Today, however, we have much more technology and better advancements in society and peoples civil rights. So why do people still long for the simplicity of the 90s? Why do we feel privileged to be a 90s kid? On National Geographic’s website, they question whether we should consider the 90s to be “the last great decade” by providing articles and videos to explain the good times that we can never forget. I can bet if you asked 90s kids that question, they would say yes.
You can tell by looking around you, just at what people are wearing these days, that trends are cyclical. Seeing people in chokers and oversized flannels brings back the 90s grunge phase; and plaid skirts and knee socks are a reference to Cher (who is, in my opinion, a total fashion icon) in the hit 90s movie Clueless. People bring back these trends for two reasons: trends are cyclical and almost always come back in style, and people are nostalgic.
Sure, we can be thankful that some trends didn’t make it back; like frosted tips or embellished jeans. But on a more serious note, teen smoking was a huge trend in the 90s; a perfect example being when Gia pressured sixth grade Stephanie Tanner to smoke a cigarette in the 90s television series Full House. Today, advertisements show teens admitting that smoking is not “cool” and should be put to and end.

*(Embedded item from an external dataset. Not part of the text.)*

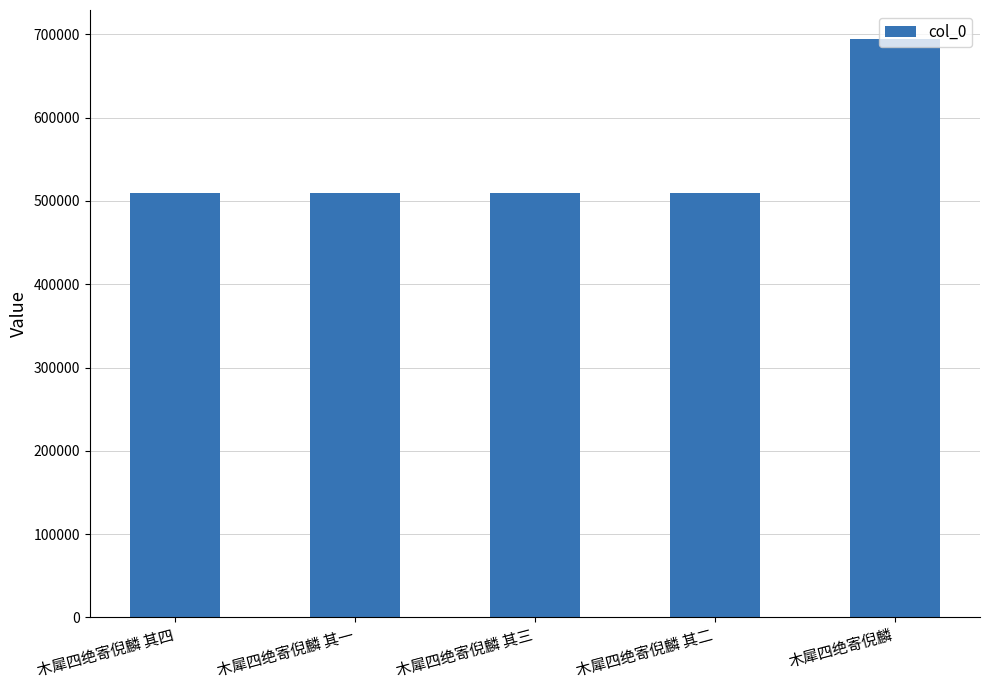

What is the label of the 2nd bar from the left?

木犀四绝寄倪麟 其一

Numerous twitter accounts are dedicated to focusing solely on these “good old days”. They are filled with images and videos that people will look at and think “I remember that!” or “I miss those!”.
Even a simple statement like this makes people nostalgic? Who cares that our generation used cameras instead of a iPhone to capture the memories of our past? It seems like no one should really, but when things like this are brought up people get almost, dare I say, emotional.
The biggest question to be asked, one that we will have to wait and see, is if in twenty years from now, we will be nostalgic for the 2010s? Or at least will kids who would consider themselves “2010 kids” find themselves longing for the days of the iPhone 6s and One Direction? many of 90s kids parent’s probably looked back to the years they grew up when they were our age. But now, if you were to ask a 45-50 year old, they would probably answer the question “what was the best decade in your life?” with “the 80s!”. This makes me believe that, yes, we will be looking back on the days of today with that same nostalgic feeling we have for the 1990s.